Robert Kusmirowski bezieht sich in seinen Arbeiten oft auf die wahren Spuren der Vergangenheit. So diente ihm ein historisches Foto aus den frühen 30er Jahren, auf dem die Innenräume des Lufthansa Büros in der Lindenstr. 35 zu sehen sind, als Inspiration und Vorlage für den Nachbau in den heutigen Räumen. Für die Zeit der Ausstellung werden also die Galerieräume von Zak-Branicka verschwinden; am Ort des gewohnten Ausstellungsraumes wird die Zeit um über achtzig Jahre zurück gestellt.
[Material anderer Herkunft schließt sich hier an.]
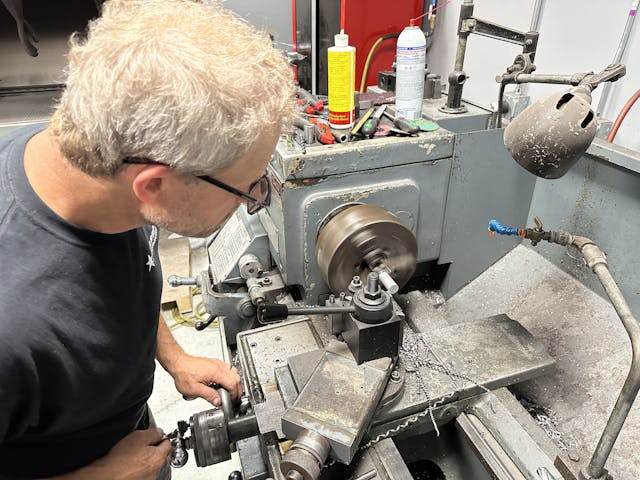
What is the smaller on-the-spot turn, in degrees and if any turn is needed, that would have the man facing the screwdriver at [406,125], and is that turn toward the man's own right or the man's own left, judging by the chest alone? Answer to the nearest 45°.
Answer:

Sogar ein Schild auf der Tür weist auf das alte Büro hin und Wahrheit und Fiktion, Gegenwart und Vergangenheit beginnen zu verschmelzen. Es ist schwer zu erkennen, ob das Streckennetz oder die Fotos im Raum „echt“ sind, und wer eine Reise in die Vergangenheit machen möchte, kann ein Ticket mit seinem eigenen Namen erwerben. Hier ist nun alles möglich.
Kusmirowski lässt in seiner künstlerischen Praxis Fakten und Fiktion verschwimmen, indem er die Ortsgeschichte der Galerie als Ausgangspunkt für seine spielerische Forschung verwendet. Er sammelt, formt und konstruiert diese fein gearbeiteten Momentaufnahmen, um uns daran zu erinnern, dass die Vergangenheit dazu tendiert, sich selbst zu wiederholen. Er untersucht die Vorstellungen von Geschichte und ihrer Repräsentation, sowie jene der Erinnerung; zeigt jedoch auch auf eine unheimliche Art und Welse seine Selbstidentifikation mit einer gedachten kollektiven Vergangenheit.
Kusmirowski verwendet die Vergangenheit als Rohmaterial und erfindet sie gleichzeitig neu, denn er verwendet Fake-Fotografien, Fälschungen und unwahrscheinliche Materialien, die unsere individuelle und kollektive Erinnerung hinterfragen. Somit verwandelt er die Gegenwart in seine persönliche, imaginäre Zeitkapsel. Kusmirowski nimmt in diesen gedachten Installationen die Rolle des Protagonisten ein und ist gleichsam Darsteller, Regisseur und Publikum, wie auf den Fotos, auf denen sich Kusmirowski als Pilot der Deutschen Lufthansa AG darstellt/fotografiert.